There is also an extra driving mode aimed at comfort for the rear-seat passengers, the first such mode ever offered from Mercedes or Maybach. It’s called “Maybach Mode.” There’s a chauffeur mode for smoother acceleration characteristics, too. Look for the advanced LED interactive interior ambient lighting that can interact with MBUX, along with premium Burmester sound.

Power from both comes from the Mercedes 4.0-liter twin-turbo V8, tuned to 550 hp in the GLS and 496 hp in the Maybach S-Class S 580. An integrated EQ Boost electric motor adds another 21 hp and 184 lb ft of torque to both models.

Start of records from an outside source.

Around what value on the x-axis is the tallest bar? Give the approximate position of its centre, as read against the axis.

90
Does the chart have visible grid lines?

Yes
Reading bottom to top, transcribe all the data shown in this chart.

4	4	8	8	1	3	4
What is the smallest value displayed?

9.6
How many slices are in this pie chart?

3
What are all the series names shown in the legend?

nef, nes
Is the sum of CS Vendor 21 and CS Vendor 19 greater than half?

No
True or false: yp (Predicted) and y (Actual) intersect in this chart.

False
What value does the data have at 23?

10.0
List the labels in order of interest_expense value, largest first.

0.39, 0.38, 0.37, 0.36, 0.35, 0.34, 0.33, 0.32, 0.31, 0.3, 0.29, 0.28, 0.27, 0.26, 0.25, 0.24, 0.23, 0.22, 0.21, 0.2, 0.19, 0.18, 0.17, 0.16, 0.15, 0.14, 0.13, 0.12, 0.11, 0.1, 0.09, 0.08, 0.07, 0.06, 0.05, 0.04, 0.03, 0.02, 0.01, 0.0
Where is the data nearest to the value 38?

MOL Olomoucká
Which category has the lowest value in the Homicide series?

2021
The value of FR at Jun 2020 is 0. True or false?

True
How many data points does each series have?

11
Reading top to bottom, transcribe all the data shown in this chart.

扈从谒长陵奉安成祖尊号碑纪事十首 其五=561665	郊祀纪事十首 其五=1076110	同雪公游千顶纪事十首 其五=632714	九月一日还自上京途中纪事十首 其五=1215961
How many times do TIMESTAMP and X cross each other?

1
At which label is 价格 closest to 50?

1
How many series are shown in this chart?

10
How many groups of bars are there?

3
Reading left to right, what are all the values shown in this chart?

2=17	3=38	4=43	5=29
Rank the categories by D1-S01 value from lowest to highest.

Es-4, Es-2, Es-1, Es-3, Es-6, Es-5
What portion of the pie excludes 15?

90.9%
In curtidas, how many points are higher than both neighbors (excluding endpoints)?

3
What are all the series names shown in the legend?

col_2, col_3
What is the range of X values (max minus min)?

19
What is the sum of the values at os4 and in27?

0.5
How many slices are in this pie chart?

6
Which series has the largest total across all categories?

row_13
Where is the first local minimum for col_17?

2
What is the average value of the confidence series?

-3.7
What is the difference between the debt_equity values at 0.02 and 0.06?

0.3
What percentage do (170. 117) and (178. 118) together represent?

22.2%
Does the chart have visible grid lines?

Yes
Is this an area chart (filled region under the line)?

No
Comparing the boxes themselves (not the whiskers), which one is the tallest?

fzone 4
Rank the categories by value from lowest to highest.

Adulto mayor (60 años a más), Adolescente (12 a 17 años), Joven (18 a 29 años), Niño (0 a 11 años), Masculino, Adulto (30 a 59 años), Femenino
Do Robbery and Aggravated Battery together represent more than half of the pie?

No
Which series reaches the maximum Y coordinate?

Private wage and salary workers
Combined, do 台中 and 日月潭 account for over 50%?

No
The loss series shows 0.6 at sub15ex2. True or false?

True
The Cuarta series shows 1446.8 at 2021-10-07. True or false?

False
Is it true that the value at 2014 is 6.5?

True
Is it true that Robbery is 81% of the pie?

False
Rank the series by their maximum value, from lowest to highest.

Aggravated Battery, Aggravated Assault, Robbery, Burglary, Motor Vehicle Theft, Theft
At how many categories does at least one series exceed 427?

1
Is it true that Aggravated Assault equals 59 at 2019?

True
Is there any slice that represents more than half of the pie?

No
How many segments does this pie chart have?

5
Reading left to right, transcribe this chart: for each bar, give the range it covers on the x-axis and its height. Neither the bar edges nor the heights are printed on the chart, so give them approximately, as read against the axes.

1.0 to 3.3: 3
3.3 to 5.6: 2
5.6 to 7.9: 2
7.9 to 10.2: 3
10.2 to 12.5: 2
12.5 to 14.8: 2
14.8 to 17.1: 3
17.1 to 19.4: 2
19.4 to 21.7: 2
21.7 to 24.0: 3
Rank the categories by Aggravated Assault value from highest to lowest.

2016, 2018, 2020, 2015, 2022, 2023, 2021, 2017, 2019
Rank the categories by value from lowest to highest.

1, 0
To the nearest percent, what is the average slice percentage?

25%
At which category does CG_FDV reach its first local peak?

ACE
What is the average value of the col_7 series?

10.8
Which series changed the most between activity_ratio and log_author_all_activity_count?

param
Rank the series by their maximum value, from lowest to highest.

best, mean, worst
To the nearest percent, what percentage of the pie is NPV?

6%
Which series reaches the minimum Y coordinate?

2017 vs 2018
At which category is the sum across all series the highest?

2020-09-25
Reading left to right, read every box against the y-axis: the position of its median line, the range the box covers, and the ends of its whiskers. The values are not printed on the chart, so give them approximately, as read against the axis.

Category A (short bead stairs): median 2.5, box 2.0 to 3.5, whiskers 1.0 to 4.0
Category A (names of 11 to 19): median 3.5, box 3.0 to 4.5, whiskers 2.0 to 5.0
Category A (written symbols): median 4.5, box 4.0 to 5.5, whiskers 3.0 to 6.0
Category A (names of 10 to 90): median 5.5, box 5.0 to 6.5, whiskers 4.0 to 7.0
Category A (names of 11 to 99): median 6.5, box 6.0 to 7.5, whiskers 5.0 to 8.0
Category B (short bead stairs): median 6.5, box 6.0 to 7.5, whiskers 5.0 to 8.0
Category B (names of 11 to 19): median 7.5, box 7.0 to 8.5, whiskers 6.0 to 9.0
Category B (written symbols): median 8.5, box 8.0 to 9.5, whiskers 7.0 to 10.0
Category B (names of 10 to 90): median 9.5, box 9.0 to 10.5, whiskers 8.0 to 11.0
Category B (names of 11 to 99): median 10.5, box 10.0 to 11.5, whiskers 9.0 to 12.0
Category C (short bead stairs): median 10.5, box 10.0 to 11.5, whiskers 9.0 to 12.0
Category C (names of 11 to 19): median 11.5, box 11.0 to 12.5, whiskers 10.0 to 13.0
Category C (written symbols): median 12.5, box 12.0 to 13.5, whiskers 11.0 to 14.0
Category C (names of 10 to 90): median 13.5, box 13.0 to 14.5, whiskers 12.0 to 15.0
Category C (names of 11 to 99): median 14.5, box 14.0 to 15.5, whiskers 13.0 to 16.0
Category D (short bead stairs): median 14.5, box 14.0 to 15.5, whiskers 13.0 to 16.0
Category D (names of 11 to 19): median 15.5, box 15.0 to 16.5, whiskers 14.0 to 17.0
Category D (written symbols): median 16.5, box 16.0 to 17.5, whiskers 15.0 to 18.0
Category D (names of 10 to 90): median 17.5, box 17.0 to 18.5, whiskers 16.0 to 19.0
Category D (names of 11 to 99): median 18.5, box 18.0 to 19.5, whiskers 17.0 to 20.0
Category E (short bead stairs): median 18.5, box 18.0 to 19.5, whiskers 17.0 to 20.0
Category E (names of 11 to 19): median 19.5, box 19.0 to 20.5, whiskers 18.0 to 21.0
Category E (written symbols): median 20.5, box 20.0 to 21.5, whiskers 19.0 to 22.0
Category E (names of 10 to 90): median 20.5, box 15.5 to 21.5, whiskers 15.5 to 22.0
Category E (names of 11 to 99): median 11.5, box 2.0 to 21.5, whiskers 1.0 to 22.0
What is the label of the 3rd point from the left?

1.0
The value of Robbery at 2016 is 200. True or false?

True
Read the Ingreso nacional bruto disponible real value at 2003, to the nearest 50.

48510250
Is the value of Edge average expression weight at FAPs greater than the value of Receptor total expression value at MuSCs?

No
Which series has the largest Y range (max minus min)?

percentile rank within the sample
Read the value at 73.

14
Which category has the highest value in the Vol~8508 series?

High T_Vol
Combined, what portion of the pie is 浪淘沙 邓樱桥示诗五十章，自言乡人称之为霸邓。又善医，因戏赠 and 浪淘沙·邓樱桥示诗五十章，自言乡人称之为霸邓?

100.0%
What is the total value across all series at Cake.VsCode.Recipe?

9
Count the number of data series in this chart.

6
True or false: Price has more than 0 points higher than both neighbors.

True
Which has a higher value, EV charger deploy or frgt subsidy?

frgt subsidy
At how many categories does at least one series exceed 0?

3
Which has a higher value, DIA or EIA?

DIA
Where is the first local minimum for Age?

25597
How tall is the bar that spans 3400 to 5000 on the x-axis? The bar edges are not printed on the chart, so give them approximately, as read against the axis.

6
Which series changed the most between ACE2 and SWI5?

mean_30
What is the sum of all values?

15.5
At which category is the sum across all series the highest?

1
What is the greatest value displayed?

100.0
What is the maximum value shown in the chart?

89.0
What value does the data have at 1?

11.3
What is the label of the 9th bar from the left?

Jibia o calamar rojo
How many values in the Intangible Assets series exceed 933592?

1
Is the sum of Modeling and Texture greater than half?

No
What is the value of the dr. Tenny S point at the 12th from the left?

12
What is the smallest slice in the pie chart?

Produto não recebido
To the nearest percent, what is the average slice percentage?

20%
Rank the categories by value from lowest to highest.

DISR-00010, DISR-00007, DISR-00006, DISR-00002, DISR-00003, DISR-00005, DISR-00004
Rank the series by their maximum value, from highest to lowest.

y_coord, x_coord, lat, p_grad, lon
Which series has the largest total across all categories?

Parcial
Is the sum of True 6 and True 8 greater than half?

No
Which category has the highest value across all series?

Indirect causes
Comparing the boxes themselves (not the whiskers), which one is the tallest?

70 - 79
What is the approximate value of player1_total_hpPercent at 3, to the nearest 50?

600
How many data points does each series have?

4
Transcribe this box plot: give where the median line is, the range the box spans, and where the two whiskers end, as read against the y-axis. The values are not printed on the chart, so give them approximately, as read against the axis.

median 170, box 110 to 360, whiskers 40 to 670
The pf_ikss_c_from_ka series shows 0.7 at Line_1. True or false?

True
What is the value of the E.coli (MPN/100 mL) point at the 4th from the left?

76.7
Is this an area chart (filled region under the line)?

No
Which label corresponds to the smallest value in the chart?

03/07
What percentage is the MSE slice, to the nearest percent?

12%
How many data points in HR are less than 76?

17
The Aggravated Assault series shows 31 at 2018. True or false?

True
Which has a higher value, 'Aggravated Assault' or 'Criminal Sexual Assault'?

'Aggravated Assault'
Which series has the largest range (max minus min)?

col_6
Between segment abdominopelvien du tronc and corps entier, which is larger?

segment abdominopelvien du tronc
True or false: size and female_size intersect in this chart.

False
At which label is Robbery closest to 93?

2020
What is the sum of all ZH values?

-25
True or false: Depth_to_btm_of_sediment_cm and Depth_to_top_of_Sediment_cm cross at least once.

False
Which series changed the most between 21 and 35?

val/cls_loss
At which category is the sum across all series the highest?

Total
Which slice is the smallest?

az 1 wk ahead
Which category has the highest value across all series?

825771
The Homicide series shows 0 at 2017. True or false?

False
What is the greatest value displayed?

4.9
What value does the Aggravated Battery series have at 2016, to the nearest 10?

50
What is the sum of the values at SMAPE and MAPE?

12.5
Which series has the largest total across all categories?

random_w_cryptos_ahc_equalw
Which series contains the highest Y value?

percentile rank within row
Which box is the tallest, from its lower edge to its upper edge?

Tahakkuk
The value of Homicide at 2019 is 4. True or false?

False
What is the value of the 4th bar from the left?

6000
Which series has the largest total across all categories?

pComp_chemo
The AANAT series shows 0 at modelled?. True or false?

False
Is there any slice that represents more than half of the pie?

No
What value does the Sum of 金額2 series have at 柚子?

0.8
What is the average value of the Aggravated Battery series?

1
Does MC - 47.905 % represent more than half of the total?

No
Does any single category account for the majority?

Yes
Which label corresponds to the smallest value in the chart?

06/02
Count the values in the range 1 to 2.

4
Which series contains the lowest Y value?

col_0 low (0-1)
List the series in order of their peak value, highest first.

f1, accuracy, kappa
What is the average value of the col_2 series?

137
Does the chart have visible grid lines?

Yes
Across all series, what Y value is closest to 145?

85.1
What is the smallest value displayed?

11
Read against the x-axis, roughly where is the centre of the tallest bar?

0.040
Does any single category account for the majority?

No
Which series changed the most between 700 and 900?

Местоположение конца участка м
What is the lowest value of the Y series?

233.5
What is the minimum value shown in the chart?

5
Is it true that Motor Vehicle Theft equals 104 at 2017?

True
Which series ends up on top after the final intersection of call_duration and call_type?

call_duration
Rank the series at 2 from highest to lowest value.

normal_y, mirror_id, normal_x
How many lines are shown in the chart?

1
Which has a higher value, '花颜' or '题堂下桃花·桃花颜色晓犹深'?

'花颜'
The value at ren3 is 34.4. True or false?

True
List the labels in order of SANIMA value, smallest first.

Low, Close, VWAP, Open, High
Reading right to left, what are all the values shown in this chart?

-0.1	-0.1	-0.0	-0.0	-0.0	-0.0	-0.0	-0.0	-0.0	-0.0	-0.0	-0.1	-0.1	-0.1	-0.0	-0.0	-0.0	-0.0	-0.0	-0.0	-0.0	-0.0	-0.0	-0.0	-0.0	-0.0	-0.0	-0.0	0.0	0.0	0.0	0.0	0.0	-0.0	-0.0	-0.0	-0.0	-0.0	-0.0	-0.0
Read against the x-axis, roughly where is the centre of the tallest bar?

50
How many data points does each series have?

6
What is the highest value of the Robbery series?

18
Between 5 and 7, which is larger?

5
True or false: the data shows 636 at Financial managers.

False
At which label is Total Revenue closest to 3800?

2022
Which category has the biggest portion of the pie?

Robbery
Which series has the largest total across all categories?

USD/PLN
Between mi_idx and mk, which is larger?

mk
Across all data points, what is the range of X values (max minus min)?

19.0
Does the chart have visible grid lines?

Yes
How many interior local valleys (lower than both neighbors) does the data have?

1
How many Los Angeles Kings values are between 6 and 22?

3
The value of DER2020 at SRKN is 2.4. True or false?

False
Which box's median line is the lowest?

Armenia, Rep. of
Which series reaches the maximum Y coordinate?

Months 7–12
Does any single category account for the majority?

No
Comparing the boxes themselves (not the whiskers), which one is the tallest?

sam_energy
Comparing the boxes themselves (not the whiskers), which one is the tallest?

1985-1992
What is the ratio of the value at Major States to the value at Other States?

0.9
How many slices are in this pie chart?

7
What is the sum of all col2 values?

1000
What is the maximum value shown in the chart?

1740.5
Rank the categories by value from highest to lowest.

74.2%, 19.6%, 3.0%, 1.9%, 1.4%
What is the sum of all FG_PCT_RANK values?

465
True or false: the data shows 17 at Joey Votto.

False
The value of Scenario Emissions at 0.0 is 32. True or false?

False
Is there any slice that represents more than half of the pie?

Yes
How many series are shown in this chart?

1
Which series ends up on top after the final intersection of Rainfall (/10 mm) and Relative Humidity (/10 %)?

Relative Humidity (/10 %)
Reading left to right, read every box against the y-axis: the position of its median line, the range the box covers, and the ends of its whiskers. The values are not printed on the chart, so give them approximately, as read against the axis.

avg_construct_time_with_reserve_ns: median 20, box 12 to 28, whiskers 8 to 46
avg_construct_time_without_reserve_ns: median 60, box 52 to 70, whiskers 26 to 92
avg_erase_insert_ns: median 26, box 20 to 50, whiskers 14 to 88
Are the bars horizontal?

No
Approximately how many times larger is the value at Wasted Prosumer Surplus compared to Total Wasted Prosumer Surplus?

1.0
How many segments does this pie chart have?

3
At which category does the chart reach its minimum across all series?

It’s too easy to say these Maybachs compete with their Bentley and Rolls-Royce equivalents. They simply don’t. For one thing they’re priced a lot less. A well-appointed Maybach GLS starts $161,550, and while pricing isn’t out on the new S-Class Maybach, the current one starts at $173,000. But the difference is also in the intangible element of cachet, or whatever you call what Rolls and Bentley offer. Those marques have only ever made top-end luxury sedans, coupes and, now, SUVs. Mercedes still makes the A-Class and German taxi cabs. Does that matter to the people who actually buy these? Judging by my brief time in them, they really go for that two-tone paint job.